Additionally, it would be best to provide a list of pairs of positions (a start position and an end position), and as an added bonus you could then turn this into a generator function (i.e. it returns IEnumerable<BracketPair>
).
I apologise in advance for using some ‘outdated’ methods like string.Format
instead of $""
, I haven’t caught up with the techniques introduced after C# 4.5.

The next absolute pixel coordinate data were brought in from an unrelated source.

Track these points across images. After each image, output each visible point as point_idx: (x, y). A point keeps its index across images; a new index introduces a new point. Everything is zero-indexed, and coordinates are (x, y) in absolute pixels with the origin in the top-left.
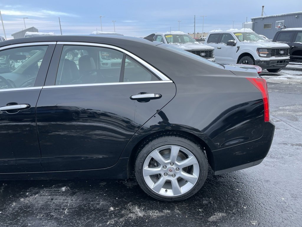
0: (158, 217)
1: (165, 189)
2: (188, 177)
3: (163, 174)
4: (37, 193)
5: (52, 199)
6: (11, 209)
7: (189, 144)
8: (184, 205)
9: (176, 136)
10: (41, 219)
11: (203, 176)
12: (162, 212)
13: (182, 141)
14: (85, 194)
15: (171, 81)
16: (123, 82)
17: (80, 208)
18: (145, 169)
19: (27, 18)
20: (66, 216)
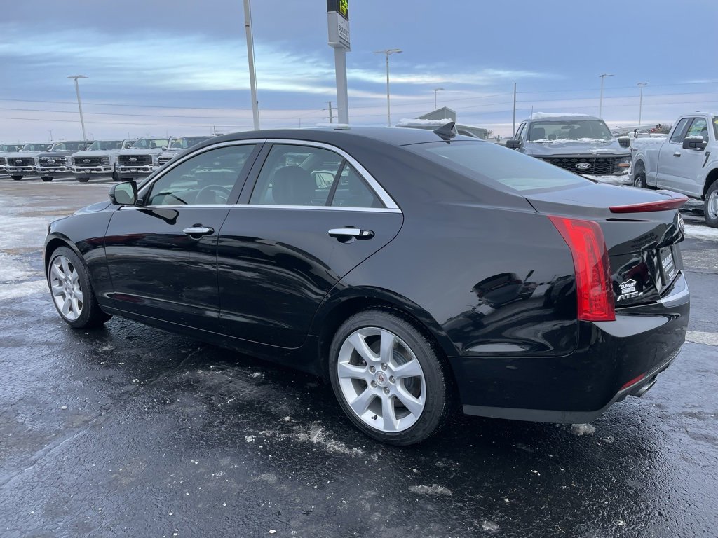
0: (336, 453)
1: (374, 415)
2: (408, 400)
3: (369, 383)
4: (222, 370)
5: (231, 382)
6: (178, 378)
7: (409, 334)
8: (399, 454)
9: (390, 313)
10: (196, 399)
11: (432, 405)
12: (351, 448)
13: (397, 325)
14: (275, 389)
15: (400, 211)
16: (331, 206)
17: (250, 403)
18: (341, 363)
19: (442, 89)
20: (226, 405)
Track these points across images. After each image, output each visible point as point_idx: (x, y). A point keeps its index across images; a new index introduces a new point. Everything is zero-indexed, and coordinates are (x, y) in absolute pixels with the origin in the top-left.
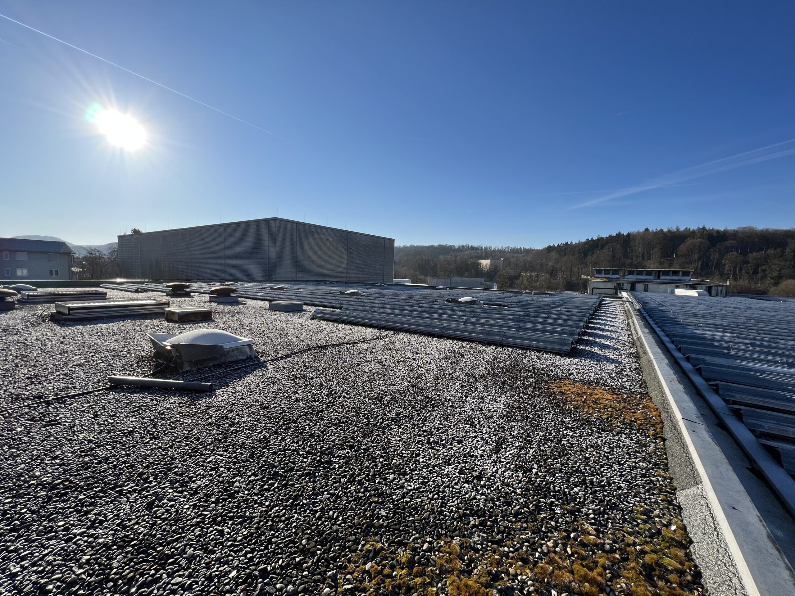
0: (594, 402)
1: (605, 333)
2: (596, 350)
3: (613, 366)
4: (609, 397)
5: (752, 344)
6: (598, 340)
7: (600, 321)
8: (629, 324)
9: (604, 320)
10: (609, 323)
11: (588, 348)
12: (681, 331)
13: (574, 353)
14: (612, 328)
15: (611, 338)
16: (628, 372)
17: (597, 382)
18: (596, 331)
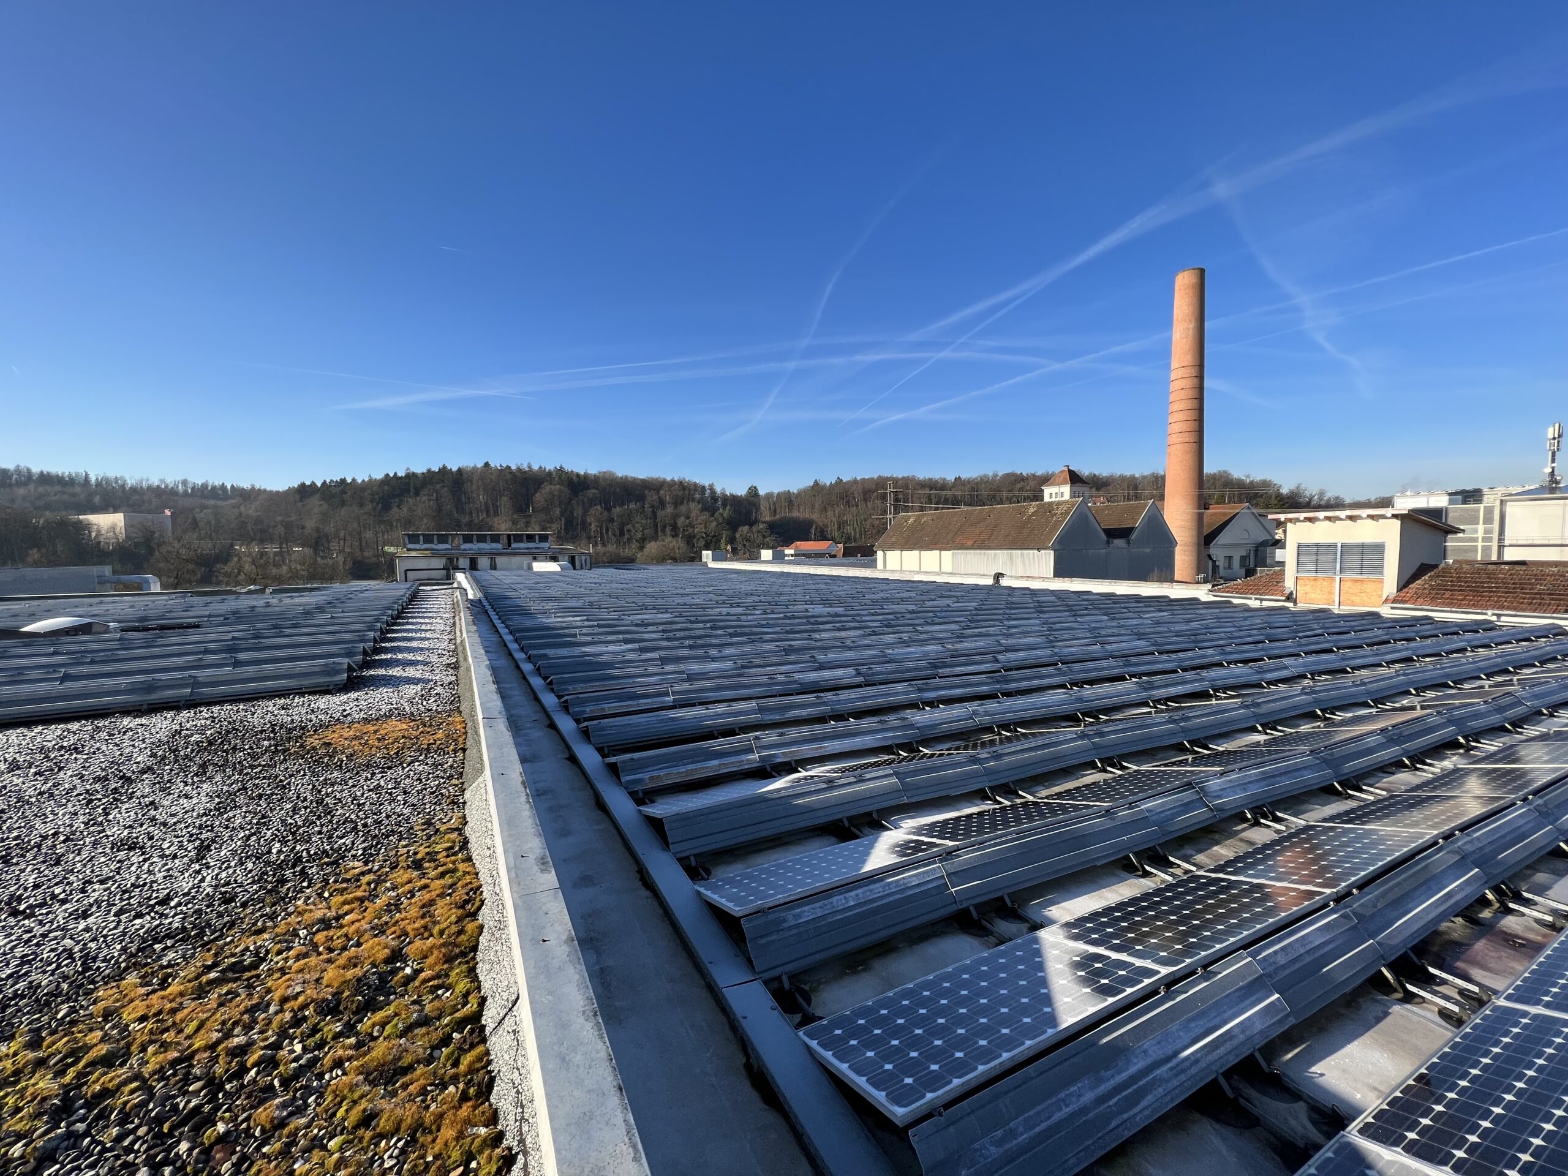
0: (379, 740)
1: (414, 644)
2: (396, 672)
3: (419, 687)
4: (405, 726)
5: (599, 626)
6: (400, 656)
7: (410, 627)
8: (454, 624)
9: (417, 623)
10: (423, 627)
11: (381, 672)
12: (529, 623)
13: (353, 684)
14: (428, 635)
15: (422, 649)
16: (439, 690)
17: (388, 716)
18: (400, 644)
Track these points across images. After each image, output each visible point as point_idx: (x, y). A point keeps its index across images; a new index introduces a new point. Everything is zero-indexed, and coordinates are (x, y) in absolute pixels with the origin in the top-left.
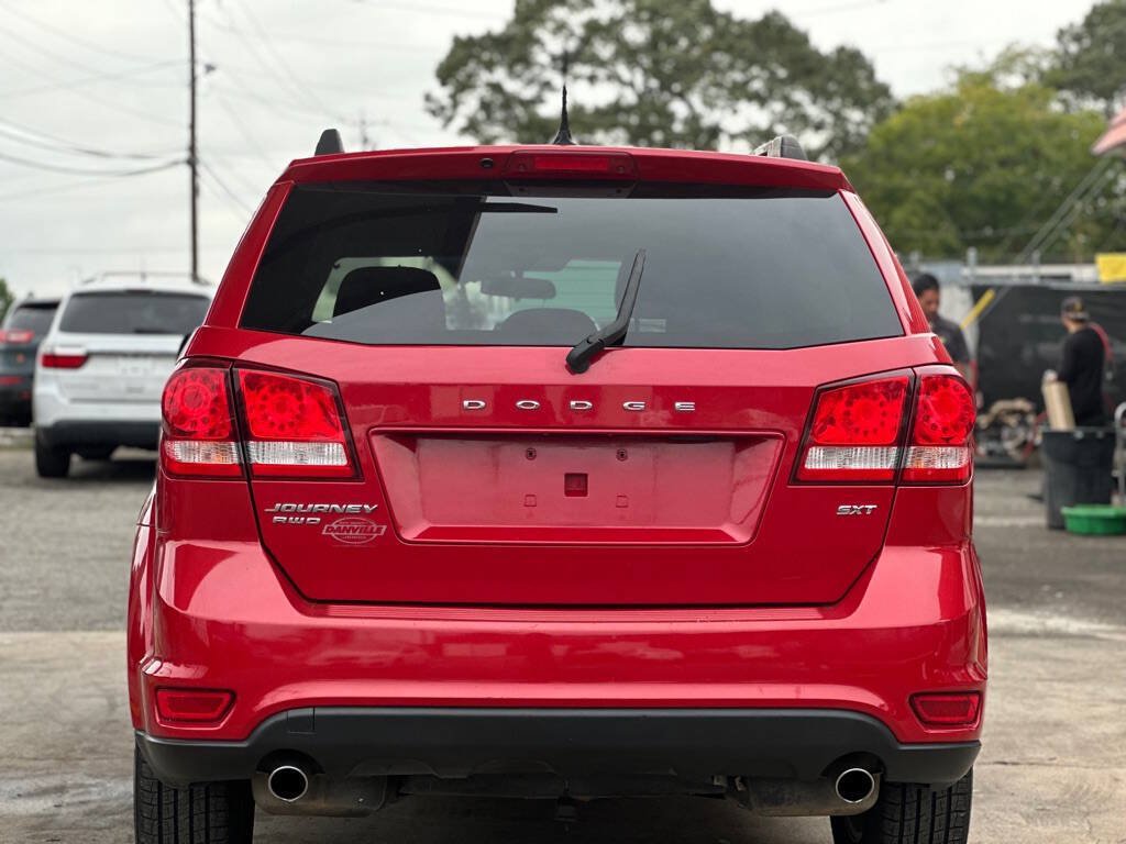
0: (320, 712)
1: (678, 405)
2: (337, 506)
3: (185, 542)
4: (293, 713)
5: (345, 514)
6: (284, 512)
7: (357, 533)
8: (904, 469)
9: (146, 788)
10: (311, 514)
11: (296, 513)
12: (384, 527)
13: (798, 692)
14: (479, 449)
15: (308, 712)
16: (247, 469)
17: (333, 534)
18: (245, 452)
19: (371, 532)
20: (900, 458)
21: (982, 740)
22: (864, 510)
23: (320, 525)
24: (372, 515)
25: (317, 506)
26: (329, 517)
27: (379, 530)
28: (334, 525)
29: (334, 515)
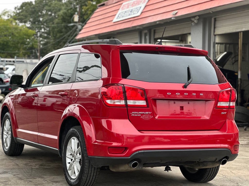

// Using a struct because this is a small and cheap immutable object
public struct BracketPair
{
private int startIndex;
private int endIndex;
private int depth;
public BracketPair(int startIndex, int endIndex, int depth)
{
if (startIndex > endIndex)
throw new ArgumentException("startIndex must be less than endIndex");
this.startIndex = startIndex;
this.endIndex = endIndex;
this.depth = depth;
}
public int StartIndex
{
get { return this.startIndex; }
}
public int EndIndex
{
get { return this.endIndex; }
}
public int Depth
{
get { return this.depth; }
}
}
public static class TextHelper
{
public static IEnumerable<BracketPair> ParseBracketPairs(string text)
{
var startPositions = new Stack<int>();
for (int index = 0; index < text.Length; index++)
if (text[index] == '[')
{
startPositions.Push(index);
}
else if (text[index] == ']')
{
if (startPositions.Count == 0)
throw new ArgumentException(string.Format("mismatched end bracket at index {0}", index));
var depth = startPositions.Count - 1;
var start = startPositions.Pop();
yield return new BracketPair(start, index, depth);
}
if (startPositions.Count > 0)
throw new ArgumentException(string.Format("mismatched start brackets, {0} total", startPositions.Count));
}
// You can even go one step further and handle TextReaders
// Remember you need using System.IO
public static IEnumerable<BracketPair> ParseBracketPairs(TextReader reader)
{
var startPositions = new Stack<int>();
for (int index = 0; reader.Peek() != -1; ++index)
{
// Detect overflow
if (index < 0)
throw new ArgumentException(string.Format("input text too long, must be shorter than {0} characters", int.MaxValue));
var c = (char)reader.Read();
if (c == '[')
{
startPositions.Push(index);
}
else if (c == ']')
{
// Error on mismatch
if (startPositions.Count == 0)
throw new ArgumentException(string.Format("mismatched end bracket at index {0}", index));
// Depth tends to be zero-based
var depth = startPositions.Count - 1;
var start = startPositions.Pop();
yield return new BracketPair(start, index, depth);
}
}
// Error on mismatch
if (startPositions.Count > 0)
throw new ArgumentException(string.Format("mismatched start brackets, {0} total", startPositions.Count));
}
}
After which using the following:
static void Main(string[] args)
{
for (string input = Console.ReadLine(); !string.IsNullOrWhiteSpace(input); input = Console.ReadLine())
{
foreach (var pairs in TextHelper.ParseBracketPairs(input))
Console.WriteLine("Start: {0}, End: {1}, Depth: {2}", pairs.StartIndex, pairs.EndIndex, pairs.Depth);
}
}
For the input [a][b[c[d]e]][f]
you get:
Start: 0, End: 2, Depth: 0
Start: 7, End: 9, Depth: 2
Start: 5, End: 11, Depth: 1
Start: 3, End: 12, Depth: 0
Start: 13, End: 15, Depth: 0
By providing an IEnumerable<BracketPair>
you get access to all the useful extension methods from LINQ which will allow you to process your bracket pairs however you see fit.